Posted by Roy Triesscheijn on Thursday 15 October, 2009

I always hate having to write an extra method to deal with event handlers and today it irritated me more than ever. The extra event handlers all consisted of just one line of code, it’s also harder to read what is going on if you have to scroll down all the time to check what that event handler is doing.

So today I finally typed in “C# inline event handlers” in Google. And the first website I clicked already gave me what I was looking for. Apparently this was added in C# 2.0 and it basically boils down to this:

this.button1.Click +=
  delegate(object sender, EventArgs e)
  {    MessageBox.Show("Test");   };

Quick easy and very handy!

Another thing that I found out recently is that you can easily reorder method and constructor parameters using Visual Studio 2008’s built in refactoring tools. All you have to do is right click the method/constructor and select Reorder parameters. Very easy and very handy. Just the kind of trick you have to know that is there to be able to use it.

Reorder context

You’ll get a nice form which allows you to reorder your parameters, Visual Studio will automatically update all callers.

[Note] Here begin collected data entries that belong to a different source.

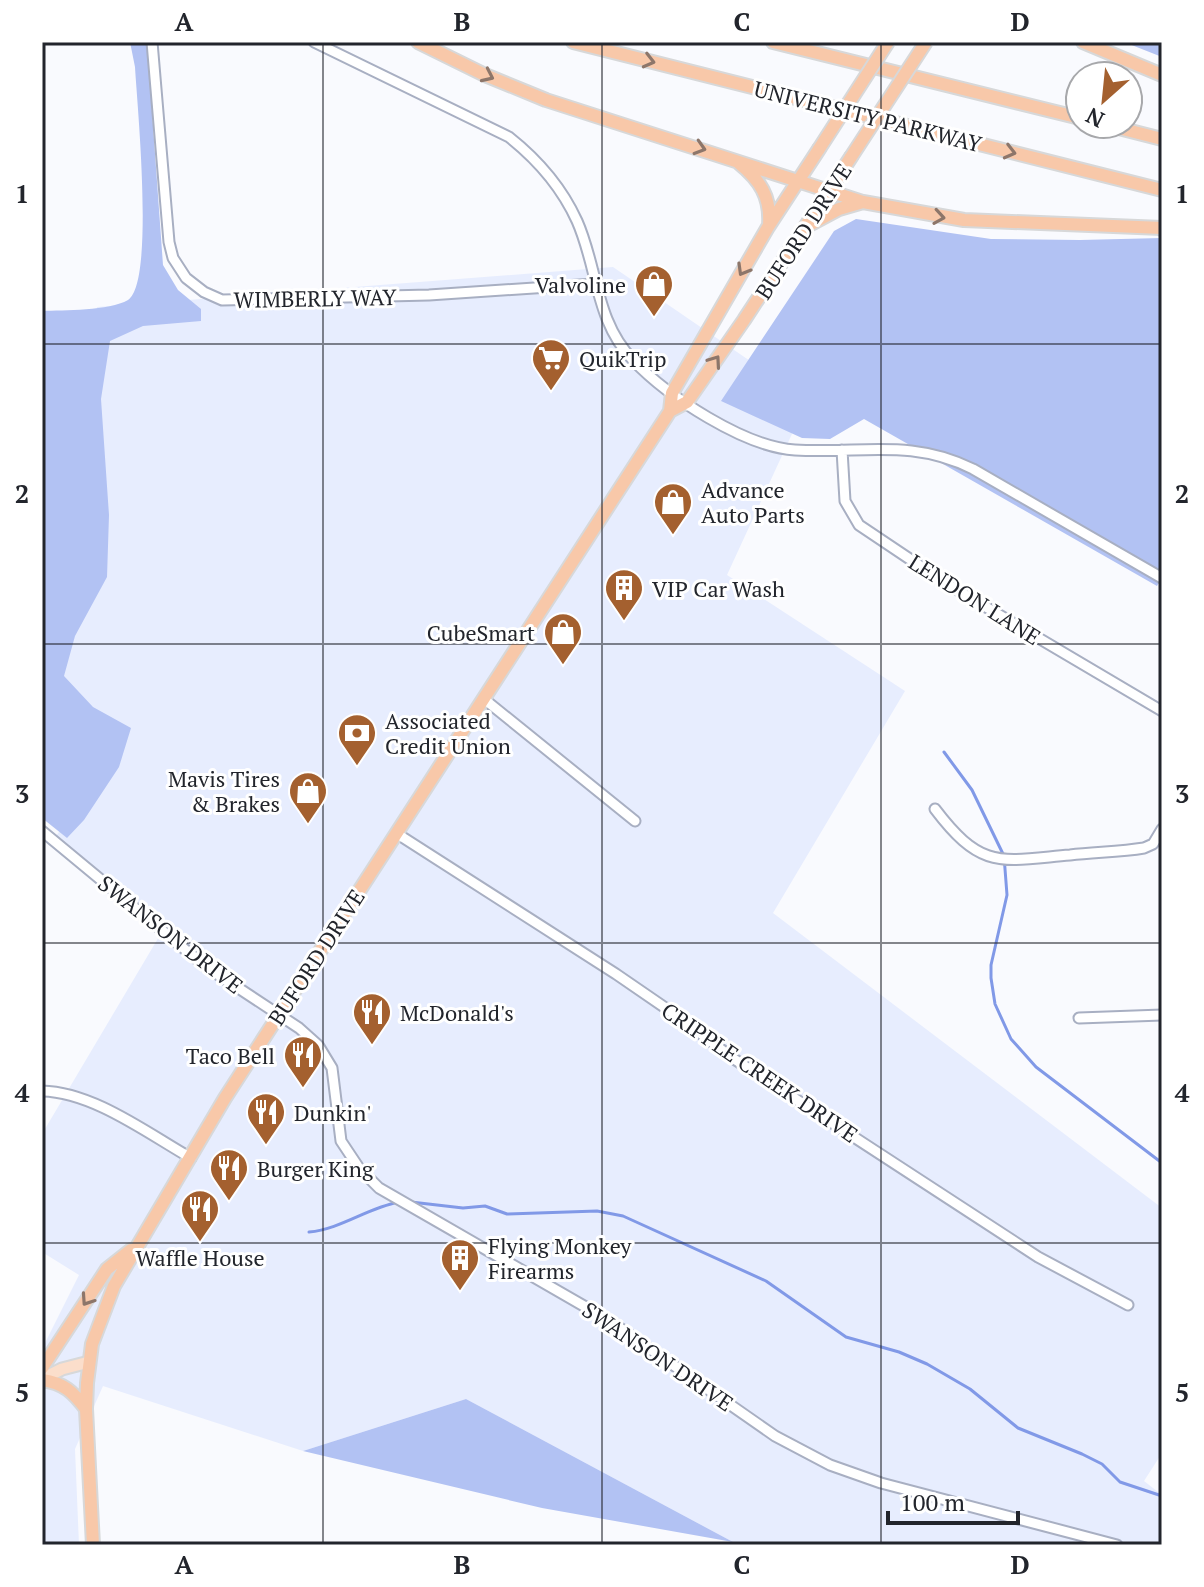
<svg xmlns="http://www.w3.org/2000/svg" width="1204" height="1587" viewBox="0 0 1204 1587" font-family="'PT Serif',serif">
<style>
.built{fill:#e7edfe}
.forest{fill:#b2c2f3}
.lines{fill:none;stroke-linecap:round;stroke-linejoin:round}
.stream{stroke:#8199e7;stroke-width:3}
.minor-casing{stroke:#a8afc2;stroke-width:13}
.major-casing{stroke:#d7d8d9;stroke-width:15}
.highway-casing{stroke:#d7d8d9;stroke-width:16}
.minor{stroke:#fff;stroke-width:9}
.major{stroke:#fbdecb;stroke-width:11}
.highway{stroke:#f8c8a9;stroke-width:12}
.highway-bridge-casing{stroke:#d7d8d9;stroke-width:16;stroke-linecap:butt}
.highway-bridge{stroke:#f8c8a9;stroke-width:12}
.oneway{stroke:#8d766a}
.grid{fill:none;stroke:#22252c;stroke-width:2;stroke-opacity:0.55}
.labels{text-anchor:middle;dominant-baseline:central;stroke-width:6;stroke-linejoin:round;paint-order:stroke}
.street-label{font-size:22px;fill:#22252c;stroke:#fff}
.poi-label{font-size:22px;fill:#22252c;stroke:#fff;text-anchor:start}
.neatline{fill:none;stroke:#22252c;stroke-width:3}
.grid-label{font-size:26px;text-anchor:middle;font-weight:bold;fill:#22252c}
</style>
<rect width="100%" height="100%" fill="#f9fafe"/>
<path class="built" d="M613 267 810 402 803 410 727 575 905 691 773 913 1162 1208V1453L1144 1481 1162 1495V1545H743L733 1542 466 1399 303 1451 103 1386 75 1449 79 1545H42V1349L79 1275 42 1252V1134L160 935 52 842 119 745 42 687 97 307Z"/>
<path class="forest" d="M130 42H147L163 265 178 290 201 309V321L143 326 110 341 101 399 109 515 107 577 75 636 64 676 93 707 131 728 119 767 84 820 67 838 42 818V311C64 310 109 311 128 300 155 283 137 103 135 67Z
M1124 42H1162V57Z
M856 219 991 239 1080 240 1162 238V577L1157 586 864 419 830 439 802 438 721 401 834 231Z
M466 1399 733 1542 542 1508 303 1451Z"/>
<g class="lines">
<path class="stream" d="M1155 231 1162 237
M944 752 972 790 1004 856 1007 895 991 965V978L995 1004 1011 1039 1036 1067 1162 1163
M411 1202 463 1208 485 1206 507 1214 597 1211 623 1216 766 1281 846 1337 899 1352 927 1364 970 1389 1018 1428 1082 1454 1102 1464 1120 1482 1162 1496
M309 1232C341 1229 367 1208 399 1202"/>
<defs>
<path id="minor" d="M152 42 169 242 173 258 186 278 204 292 222 300 429 295 594 284
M314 42 509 137C538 160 562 188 577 221 598 268 595 321 633 360 668 397 745 447 795 450 861 454 911 438 973 469L1162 578
M842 450 845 501 859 525 947 584 1162 711
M484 699 635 821
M935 809C982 871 1001 861 1070 855 1095 852 1120 852 1144 848L1153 844 1162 829
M42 831 205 966 299 1028 318 1045 332 1068 341 1141 359 1168 379 1188 610 1321 775 1436 830 1465 881 1483 1117 1545
M396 833 616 974 683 1020 731 1057 1038 1257 1128 1305
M1079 1018 1162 1015
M42 1091C93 1092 147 1133 191 1158"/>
<path id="major" d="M42 1379 62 1369 89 1362"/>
<path id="highway" d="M418 42 485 75 546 100 863 202 964 220 1162 228
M573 42 1162 190
M773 42 1080 118
M1083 42 1162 75
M1103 124 1162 139
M739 163C760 180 771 197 769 225
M811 224 839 209 863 202
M670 411 687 402 744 320 851 157
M42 1368 107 1269 131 1250
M42 1380C64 1383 73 1392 86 1409
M93 1545 86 1409 87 1383 92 1344 114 1286 225 1098 670 411 672 393 768 227 819 149"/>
</defs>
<use href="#minor" class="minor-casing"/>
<use href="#major" class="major-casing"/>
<use href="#highway" class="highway-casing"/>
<use href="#minor" class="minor"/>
<use href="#major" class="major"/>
<use href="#highway" class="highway"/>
<defs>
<path id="highway-bridge" d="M819 149 888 42
M851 157 926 42"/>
</defs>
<use href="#highway-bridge" class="highway-bridge-casing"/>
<use href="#highway-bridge" class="highway-bridge"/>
</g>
<defs><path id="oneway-chevron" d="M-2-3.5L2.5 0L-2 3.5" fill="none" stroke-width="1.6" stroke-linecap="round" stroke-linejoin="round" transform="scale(2)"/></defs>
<g class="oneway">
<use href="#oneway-chevron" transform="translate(649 61) rotate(14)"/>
<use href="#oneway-chevron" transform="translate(488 76) rotate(25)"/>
<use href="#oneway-chevron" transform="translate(700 148) rotate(17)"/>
<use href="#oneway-chevron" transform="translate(1010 152) rotate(14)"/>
<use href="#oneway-chevron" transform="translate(939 217) rotate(9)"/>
<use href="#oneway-chevron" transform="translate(743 270) rotate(120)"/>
<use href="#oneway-chevron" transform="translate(715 361) rotate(-55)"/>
<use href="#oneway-chevron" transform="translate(87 1300) rotate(124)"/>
</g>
<path class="grid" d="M323 42V1545M602 42V1545M881 42V1545M42 344H1162M42 644H1162M42 943H1162M42 1243H1162"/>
<defs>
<symbol id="shop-pin" viewBox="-11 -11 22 30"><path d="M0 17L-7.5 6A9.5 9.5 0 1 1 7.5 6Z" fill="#a4602f" stroke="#fff"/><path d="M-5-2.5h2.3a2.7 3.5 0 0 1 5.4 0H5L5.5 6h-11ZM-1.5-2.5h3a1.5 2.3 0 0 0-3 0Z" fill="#fff"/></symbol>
<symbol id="supermarket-pin" viewBox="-11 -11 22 30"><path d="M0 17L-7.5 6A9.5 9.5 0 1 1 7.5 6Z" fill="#a4602f" stroke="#fff"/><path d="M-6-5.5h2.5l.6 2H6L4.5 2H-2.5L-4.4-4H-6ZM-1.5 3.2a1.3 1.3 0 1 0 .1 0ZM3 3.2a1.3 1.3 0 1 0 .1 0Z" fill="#fff"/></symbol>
<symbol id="building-pin" viewBox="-11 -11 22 30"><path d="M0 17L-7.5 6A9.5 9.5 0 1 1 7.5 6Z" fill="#a4602f" stroke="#fff"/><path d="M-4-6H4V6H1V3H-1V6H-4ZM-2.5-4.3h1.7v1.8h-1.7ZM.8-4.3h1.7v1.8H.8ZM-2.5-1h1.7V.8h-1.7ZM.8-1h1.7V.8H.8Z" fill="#fff"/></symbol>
<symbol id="bank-pin" viewBox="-11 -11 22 30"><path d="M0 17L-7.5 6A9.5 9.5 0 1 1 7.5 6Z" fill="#a4602f" stroke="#fff"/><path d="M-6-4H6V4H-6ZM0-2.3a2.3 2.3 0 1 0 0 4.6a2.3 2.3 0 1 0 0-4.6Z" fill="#fff"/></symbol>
<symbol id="restaurant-pin" viewBox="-11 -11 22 30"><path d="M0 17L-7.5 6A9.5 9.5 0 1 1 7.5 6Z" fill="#a4602f" stroke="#fff"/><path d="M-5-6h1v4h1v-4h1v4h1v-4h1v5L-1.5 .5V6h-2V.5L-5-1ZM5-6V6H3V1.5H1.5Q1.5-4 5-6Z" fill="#fff"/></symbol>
</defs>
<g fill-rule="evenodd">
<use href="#shop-pin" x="632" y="262" width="44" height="60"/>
<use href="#supermarket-pin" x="529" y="336" width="44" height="60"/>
<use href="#shop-pin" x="651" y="480" width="44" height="60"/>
<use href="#building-pin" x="602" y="566" width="44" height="60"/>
<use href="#shop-pin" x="541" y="610" width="44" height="60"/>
<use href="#bank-pin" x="335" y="711" width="44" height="60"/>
<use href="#shop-pin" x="286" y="769" width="44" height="60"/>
<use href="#restaurant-pin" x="350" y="990" width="44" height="60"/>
<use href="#restaurant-pin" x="281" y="1033" width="44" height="60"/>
<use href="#restaurant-pin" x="244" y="1090" width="44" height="60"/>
<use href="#restaurant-pin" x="207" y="1146" width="44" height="60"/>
<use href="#restaurant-pin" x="178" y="1187" width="44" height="60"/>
<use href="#building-pin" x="438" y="1236" width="44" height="60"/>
</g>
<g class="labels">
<g class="street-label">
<text transform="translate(868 116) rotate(14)">UNIVERSITY PARKWAY</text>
<text transform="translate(803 231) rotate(-57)">BUFORD DRIVE</text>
<text transform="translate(315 298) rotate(-1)">WIMBERLY WAY</text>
<text transform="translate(975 599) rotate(32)">LENDON LANE</text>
<text transform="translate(171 934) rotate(38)">SWANSON DRIVE</text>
<text transform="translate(316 957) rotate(-57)">BUFORD DRIVE</text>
<text transform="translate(760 1072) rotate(34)">CRIPPLE CREEK DRIVE</text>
<text transform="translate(658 1356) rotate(34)">SWANSON DRIVE</text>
</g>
<g class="poi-label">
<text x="626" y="284" text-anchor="end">Valvoline</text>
<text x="579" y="358">QuikTrip</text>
<text x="701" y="489">Advance<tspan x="701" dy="25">Auto Parts</tspan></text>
<text x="652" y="588">VIP Car Wash</text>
<text x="535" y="632" text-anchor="end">CubeSmart</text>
<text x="385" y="720">Associated<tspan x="385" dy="25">Credit Union</tspan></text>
<text x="280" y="778" text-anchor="end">Mavis Tires<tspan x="280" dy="25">&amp; Brakes</tspan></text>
<text x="400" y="1012">McDonald's</text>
<text x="275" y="1055" text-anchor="end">Taco Bell</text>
<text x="294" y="1112">Dunkin'</text>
<text x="257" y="1168">Burger King</text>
<text x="488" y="1245">Flying Monkey<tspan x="488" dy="25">Firearms</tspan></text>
<text x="200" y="1257" text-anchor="middle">Waffle House</text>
</g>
</g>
<rect width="1204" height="1587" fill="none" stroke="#ffffff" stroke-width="88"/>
<g transform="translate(1104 100) rotate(207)"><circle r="38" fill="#ffffff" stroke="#a7a8ab" stroke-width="2"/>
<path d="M0-6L14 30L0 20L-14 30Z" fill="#a4602f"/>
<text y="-12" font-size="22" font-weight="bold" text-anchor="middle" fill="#22252c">N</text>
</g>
<path d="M888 1511v12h130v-12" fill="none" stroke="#22252c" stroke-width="4"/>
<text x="900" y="1511" font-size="24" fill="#22252c" stroke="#ffffff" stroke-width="6" paint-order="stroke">100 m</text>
<rect x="44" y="44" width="1116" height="1499" class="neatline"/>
<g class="grid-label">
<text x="184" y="31">A</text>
<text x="462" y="31">B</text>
<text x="742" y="31">C</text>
<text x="1020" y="31">D</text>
<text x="22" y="203">1</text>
<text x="1182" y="203">1</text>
<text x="22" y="503">2</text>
<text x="1182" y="503">2</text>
<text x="22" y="803">3</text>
<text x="1182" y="803">3</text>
<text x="22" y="1102">4</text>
<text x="1182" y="1102">4</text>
<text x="22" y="1402">5</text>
<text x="1182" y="1402">5</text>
<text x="184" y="1574">A</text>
<text x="462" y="1574">B</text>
<text x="742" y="1574">C</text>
<text x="1020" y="1574">D</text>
</g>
</svg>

Of course these are all tips that are simple and are well documented on the internet, if you look for them,  but maybe I’ll make a few of you guys happy with these.


4 Responses to “Quick Tips: C# inline event handlers and Reordering method / constructor parameters”

  1. Travus said

    Very cool!

    Didn’t know that you could do inline event handlers in C#, very handy and clean!

    • Slobodan said

      Wonder if this leads to memory leak. How do we unsubscribe?

      • Nicki said

        Ha ha memory leaks?
        Welcome to the wonderfull world of .Net, where memory leaks is something you want to avoid after a night in town, instead of in your software…

        • Thomas B said

          yeah except that your object will not be released if a handler references it, unless the handler is also disposed. your app will consume more memory during its runtime than necessary, and depending on how you write your code, this could be a *lot* more memory.